Debt consolidation loans
If you have high-interest credit card debt, past-due medical bills or another type of personal debt, a debt consolidation loan lets you combine several credit accounts into one new personal loan. Consolidating multiple monthly accounts into one fixed payment can make your debt easier to manage -- and you may be able to lock in a lower interest rate than you currently pay.
Check out CNET’s picks for best debt consolidation loans.
Auto loans can help you buy an old or new vehicle. Unlike most personal and debt consolidation loans, an auto loan is a secured loan, which means your vehicle is used as the loan’s collateral. So, if you fail to make the necessary payments and your loan defaults, or falls into bad standing, the lender can take your vehicle to compensate for its loss.
Check out CNET’s picks for best car loans.
Buy now, pay later plans
This popular alternative to credit cards lets you buy products or services now and repay the balance over a set period of time. Many BNPL apps offer payment plans that span six or eight weeks and are interest-free, though many charge late fees.
BNPL apps may also offer payment plans that span months or years. These longer installment plans usually charge interest.
Check out CNET’s picks for best buy now, pay later apps.
Other types of installment loans
There are many other types of installment loans, including a student loan and a mortgage, or home loan. Student loans can have fixed or variable-interest rates and may be financed by the federal government or a private lender. A mortgage, or home loan, can also have a fixed or variable interest rate, and is secured by the house you are purchasing.
Boosts your credit score. Over time, making on-time payments can help improve your credit score.
May require collateral. Secured installment loans, like an auto loan, require an asset to serve as collateral. While the car you’re buying helps secure your loan, this also means it can be repossessed if you miss payments or default on your loan.
How to get the best rates
The best interest rates are reserved for borrowers with high credit scores and clean credit histories. Sometimes, the best interest rate you find from one lender might not be the lowest interest rate that’s available to you. It’s important to compare interest rates across different lenders before applying for an installment loan.
How to qualify and apply for an installment loan
1. Review your finances. Figure out how much money you need to borrow and determine how much you can afford to pay toward a loan each month. You can use an APR calculator to see how different loan APRs and terms could lower or raise your monthly payment.
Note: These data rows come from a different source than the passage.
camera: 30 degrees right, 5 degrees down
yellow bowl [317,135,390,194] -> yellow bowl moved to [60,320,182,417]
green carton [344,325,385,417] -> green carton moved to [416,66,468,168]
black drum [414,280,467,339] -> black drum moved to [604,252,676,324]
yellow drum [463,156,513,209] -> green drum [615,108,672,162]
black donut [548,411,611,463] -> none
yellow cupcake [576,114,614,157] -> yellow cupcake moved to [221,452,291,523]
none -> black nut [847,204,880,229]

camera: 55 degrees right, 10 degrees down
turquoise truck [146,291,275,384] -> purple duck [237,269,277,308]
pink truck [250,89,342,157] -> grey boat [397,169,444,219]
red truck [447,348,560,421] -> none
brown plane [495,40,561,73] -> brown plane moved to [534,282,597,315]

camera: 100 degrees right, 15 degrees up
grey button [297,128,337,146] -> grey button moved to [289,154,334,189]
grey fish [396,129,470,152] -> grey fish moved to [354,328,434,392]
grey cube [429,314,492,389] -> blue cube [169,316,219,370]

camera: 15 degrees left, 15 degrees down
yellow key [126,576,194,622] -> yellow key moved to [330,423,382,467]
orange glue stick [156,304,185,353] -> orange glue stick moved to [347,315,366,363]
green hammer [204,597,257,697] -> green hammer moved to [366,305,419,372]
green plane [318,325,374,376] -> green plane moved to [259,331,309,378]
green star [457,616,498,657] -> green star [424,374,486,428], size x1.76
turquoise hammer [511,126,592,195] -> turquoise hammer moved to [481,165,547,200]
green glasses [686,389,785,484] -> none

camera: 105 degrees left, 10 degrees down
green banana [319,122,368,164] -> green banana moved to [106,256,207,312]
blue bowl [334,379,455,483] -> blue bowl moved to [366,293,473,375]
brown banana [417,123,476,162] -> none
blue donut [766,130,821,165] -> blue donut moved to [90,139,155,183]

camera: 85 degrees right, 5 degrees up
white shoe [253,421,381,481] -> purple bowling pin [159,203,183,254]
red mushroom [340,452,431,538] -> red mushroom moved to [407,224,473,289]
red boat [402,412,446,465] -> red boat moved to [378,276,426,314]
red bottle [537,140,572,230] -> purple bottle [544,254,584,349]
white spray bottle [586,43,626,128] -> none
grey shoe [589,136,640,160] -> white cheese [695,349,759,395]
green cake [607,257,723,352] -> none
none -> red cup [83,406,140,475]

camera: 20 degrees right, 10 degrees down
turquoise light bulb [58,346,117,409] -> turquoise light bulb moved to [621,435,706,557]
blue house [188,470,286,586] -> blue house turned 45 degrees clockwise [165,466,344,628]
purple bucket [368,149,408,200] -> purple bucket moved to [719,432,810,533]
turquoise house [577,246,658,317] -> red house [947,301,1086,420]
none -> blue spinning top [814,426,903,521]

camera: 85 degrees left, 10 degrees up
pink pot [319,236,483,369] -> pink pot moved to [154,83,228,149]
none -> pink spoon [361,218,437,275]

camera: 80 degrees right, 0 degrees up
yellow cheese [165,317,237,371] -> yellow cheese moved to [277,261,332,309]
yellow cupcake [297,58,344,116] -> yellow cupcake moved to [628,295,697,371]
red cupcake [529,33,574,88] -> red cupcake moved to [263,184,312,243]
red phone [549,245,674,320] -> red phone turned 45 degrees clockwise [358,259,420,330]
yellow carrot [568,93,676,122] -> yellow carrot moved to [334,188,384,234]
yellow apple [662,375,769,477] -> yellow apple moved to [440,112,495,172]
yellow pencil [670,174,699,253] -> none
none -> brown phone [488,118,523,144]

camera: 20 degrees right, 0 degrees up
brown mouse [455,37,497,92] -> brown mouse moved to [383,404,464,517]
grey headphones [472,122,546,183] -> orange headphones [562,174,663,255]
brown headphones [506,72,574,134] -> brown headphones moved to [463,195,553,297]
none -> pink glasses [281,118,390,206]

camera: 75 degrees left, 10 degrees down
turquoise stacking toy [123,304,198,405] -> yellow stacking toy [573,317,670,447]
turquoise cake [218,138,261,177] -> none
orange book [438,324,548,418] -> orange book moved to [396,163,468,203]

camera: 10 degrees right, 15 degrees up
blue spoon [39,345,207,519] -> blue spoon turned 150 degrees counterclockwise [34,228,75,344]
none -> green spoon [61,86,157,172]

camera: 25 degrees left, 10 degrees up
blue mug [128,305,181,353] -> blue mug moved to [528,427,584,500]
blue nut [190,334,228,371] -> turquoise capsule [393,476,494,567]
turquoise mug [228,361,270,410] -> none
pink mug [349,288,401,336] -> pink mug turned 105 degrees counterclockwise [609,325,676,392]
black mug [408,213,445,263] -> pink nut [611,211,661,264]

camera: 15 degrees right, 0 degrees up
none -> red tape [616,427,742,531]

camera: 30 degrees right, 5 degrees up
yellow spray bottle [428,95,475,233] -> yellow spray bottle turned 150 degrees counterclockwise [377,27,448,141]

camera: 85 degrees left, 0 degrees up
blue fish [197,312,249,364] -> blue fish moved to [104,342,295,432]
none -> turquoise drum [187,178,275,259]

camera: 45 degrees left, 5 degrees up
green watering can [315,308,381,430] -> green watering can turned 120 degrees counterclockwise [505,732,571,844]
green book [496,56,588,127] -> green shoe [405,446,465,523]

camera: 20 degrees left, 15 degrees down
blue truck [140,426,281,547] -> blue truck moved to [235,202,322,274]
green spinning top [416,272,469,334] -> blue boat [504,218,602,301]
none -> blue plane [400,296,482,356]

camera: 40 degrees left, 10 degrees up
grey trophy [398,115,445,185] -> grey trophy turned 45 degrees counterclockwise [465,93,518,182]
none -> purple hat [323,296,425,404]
2. Check your credit score. Before applying for an installment loan, check your credit report to make sure it’s free of errors, which can lower your credit score. You should dispute any errors and have them removed from your credit report before applying for a loan. If your score is lower than a lender requires, you may want to work on your credit before applying for a loan.
3. Get prequalified. You can typically view lender rates by getting prequalified by a lender. You’ll share some financial and personal information -- like your legal name, income and credit score -- so you can view current loan terms and interest rates. Prequalification doesn’t impact your credit score, and it also does not guarantee approval at the rates you view.
4. Compare lender offers. Next, review loan rates and terms across multiple lenders to find the lender with the lowest rate, best loan term and the fewest fees.
5. Apply for the loan. Once you’ve decided on a lender, it’s time to apply for your installment loan. You may need to provide financial documents like paystubs, bank account statements or tax returns during this step. The lender will then run a hard inquiry on your credit profile, which may temporarily lower your credit score.